Each week the boat on our ‘Treasure BL Wall’ is moved across three islands until the boat reaches the final island where a treasure awaits the class with a hidden treasure. Once we have reached the treasure the hidden prize usually is something like a popcorn party, movie. pizza party, game time party, or class-selected incentive. This is the last part of the reflection. This part involves students deciding if we should or should not move our blended learning tracking tool towards our end goal. Our tracking tool in my class is the treasure blended learning wall, where students can see their progress and can view blended learning in a game-like way. The game involves students versus fictional characters on our map who are trying to get to the goal before we can.
Since we use a preselected curriculum for math, the majority of data is collected and analyzed using the highlighted resources. Being a blended learning school we know it's important to look at multiple sources of data and consider where our students are at at that time whether at the start, midpoint, or end of a unit. Using each assessment as a snapshot of where students are at in order to plan/prioritize for both online and offline instructional strategies/steps is my main focus. (See screencast for further information)

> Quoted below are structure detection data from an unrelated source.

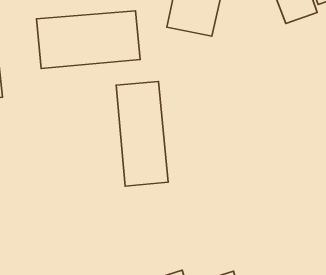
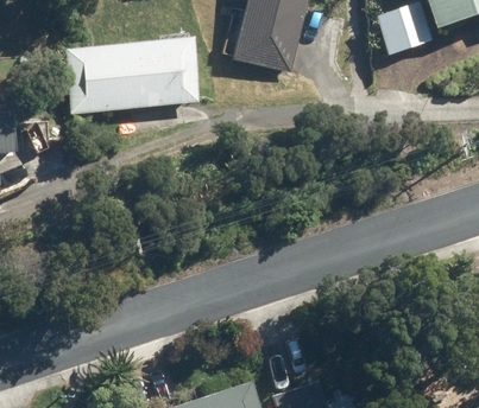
building: [116,81,168,186] -> none

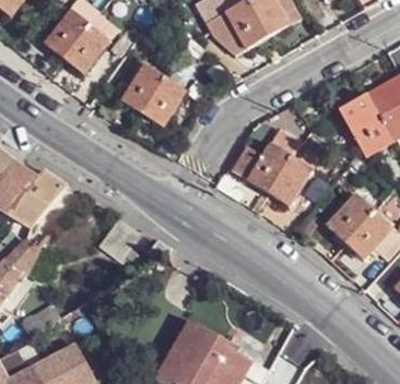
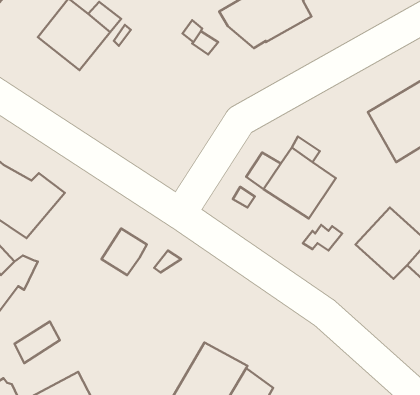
building: [119,67,183,131] -> none

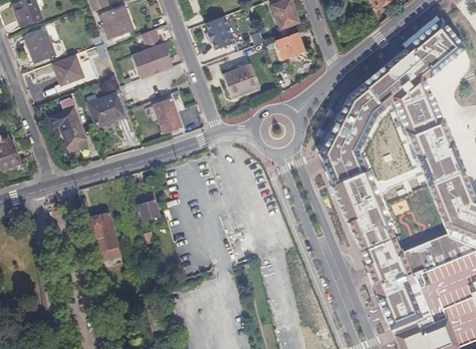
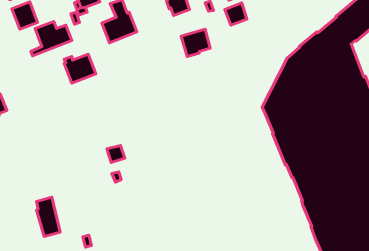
building: [49,99,83,152] -> none
building: [154,99,183,133] -> none
building: [90,213,118,259] -> [36,197,60,237]

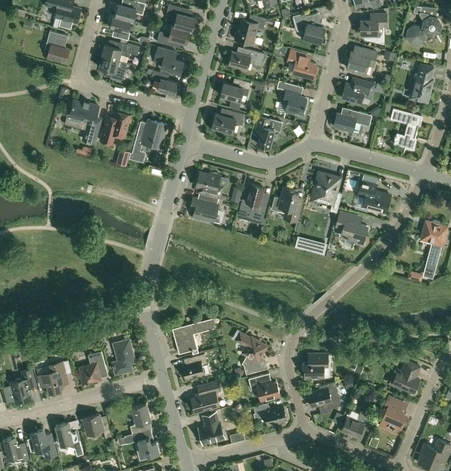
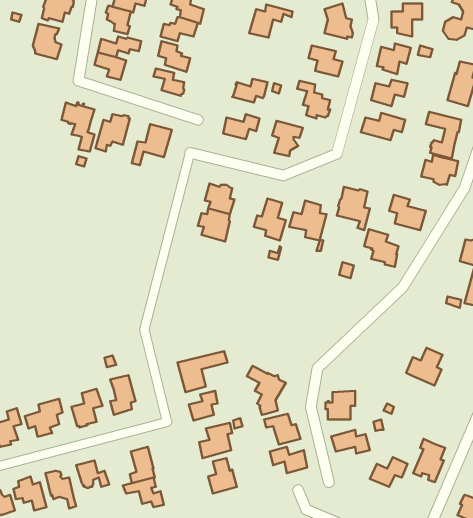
building: [229,49,265,69] -> none
building: none -> [421,155,458,185]
building: [388,360,420,393] -> [406,348,443,385]

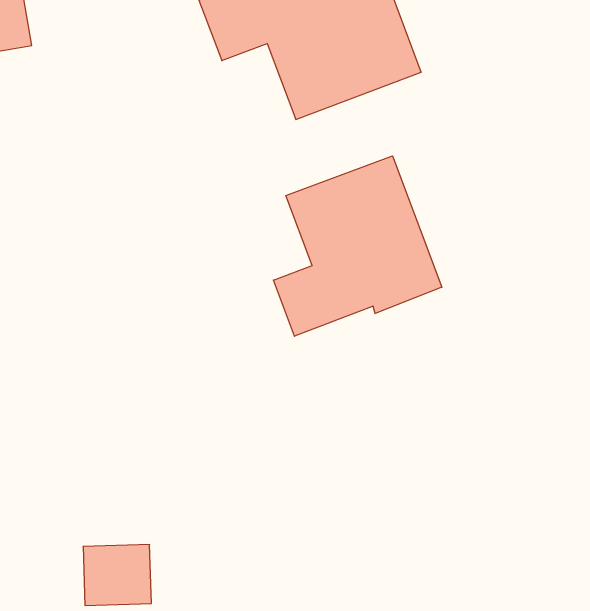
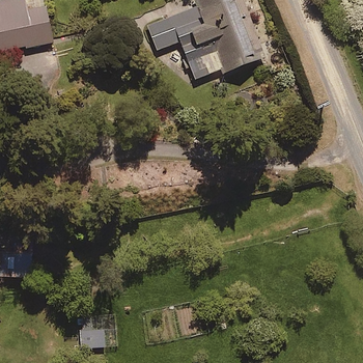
building: [273,156,442,336] -> none

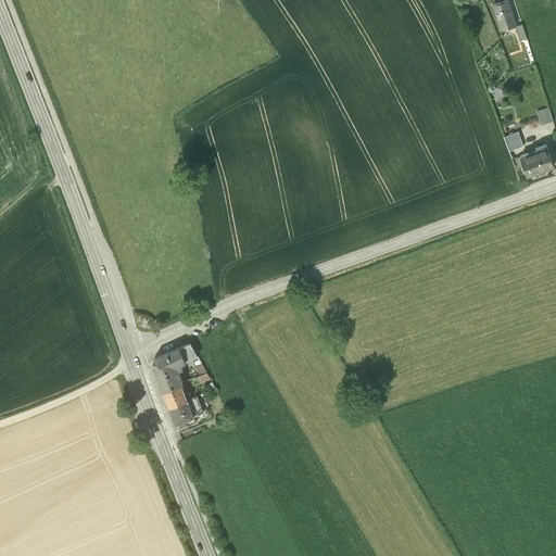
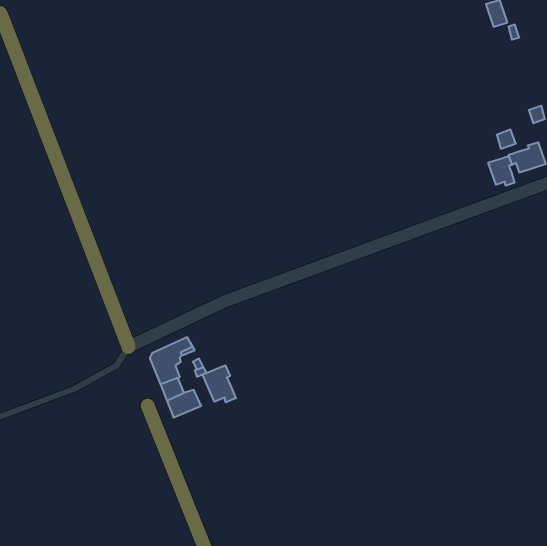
building: none -> [488,156,515,186]
building: none -> [203,365,236,402]

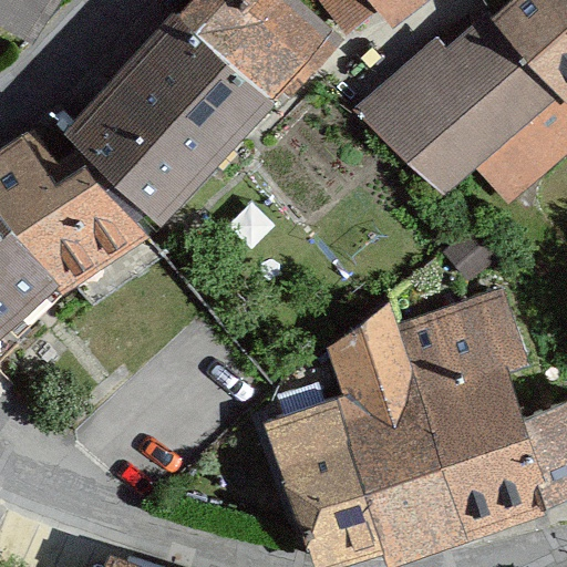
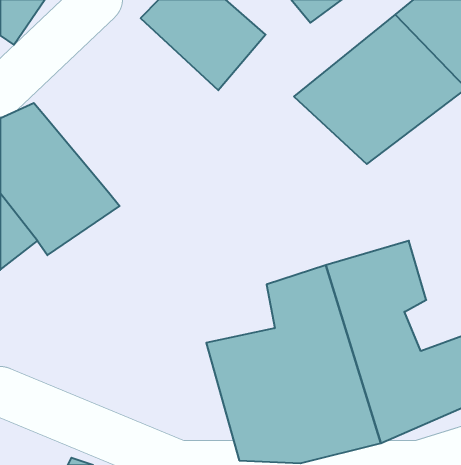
building: [59,13,271,234] -> none

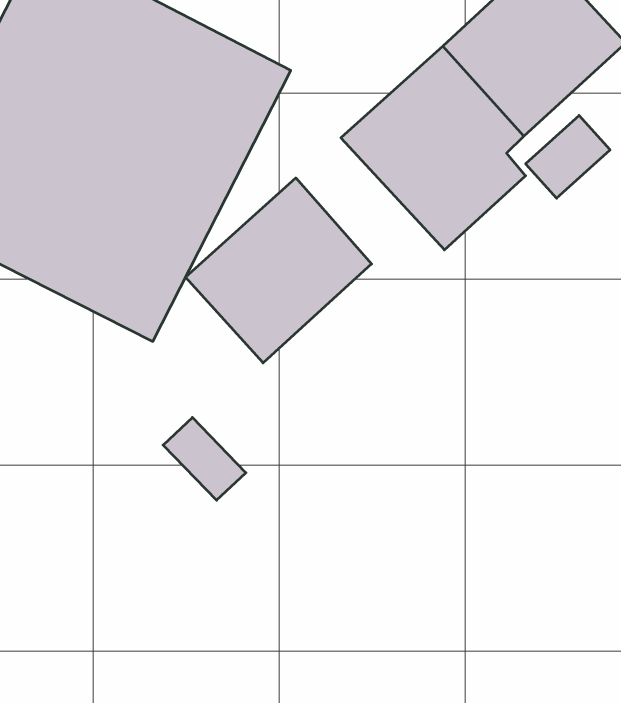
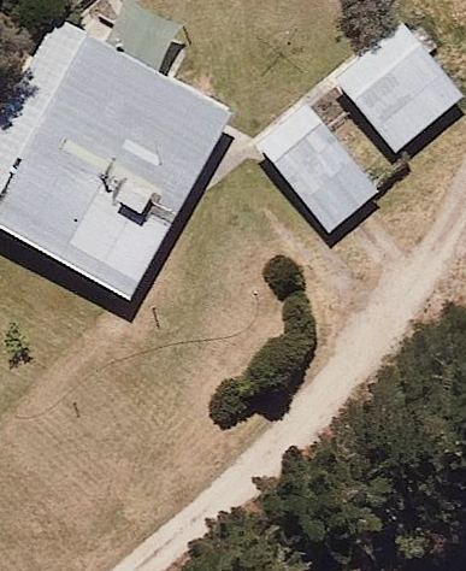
building: [186,178,372,363] -> none

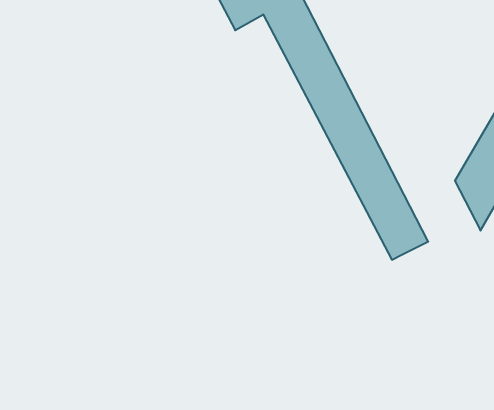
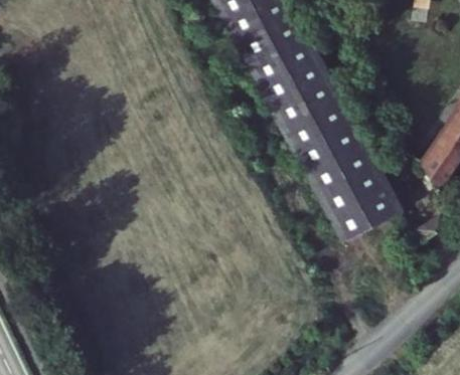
building: none -> [239,28,368,245]

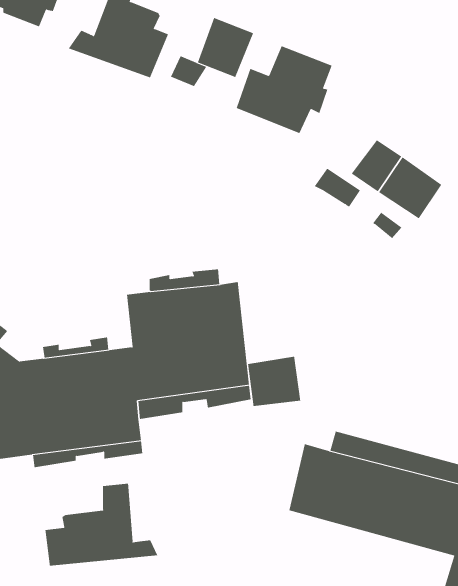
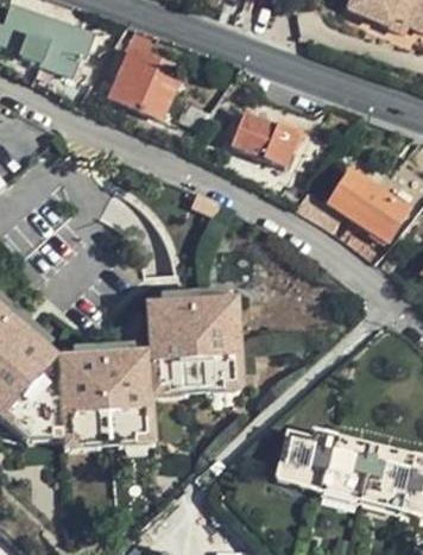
building: [197,17,254,78] -> none
building: [248,356,301,407] -> none
building: [45,483,158,566] -> none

I use weekly Data Chats with my students as a powerful way to motivate and encourage them. The strategy allows us to celebrate successes and identify challenges. When analyzing data from the blended programs, I work hard to identify what my students should know (i.e., what data to pull out and share with students) and to give my students the appropriate next steps for improving their scores. In each Data Chat, I try to gather student input on what's challenging them and to have my students articulate the strategies that work for them.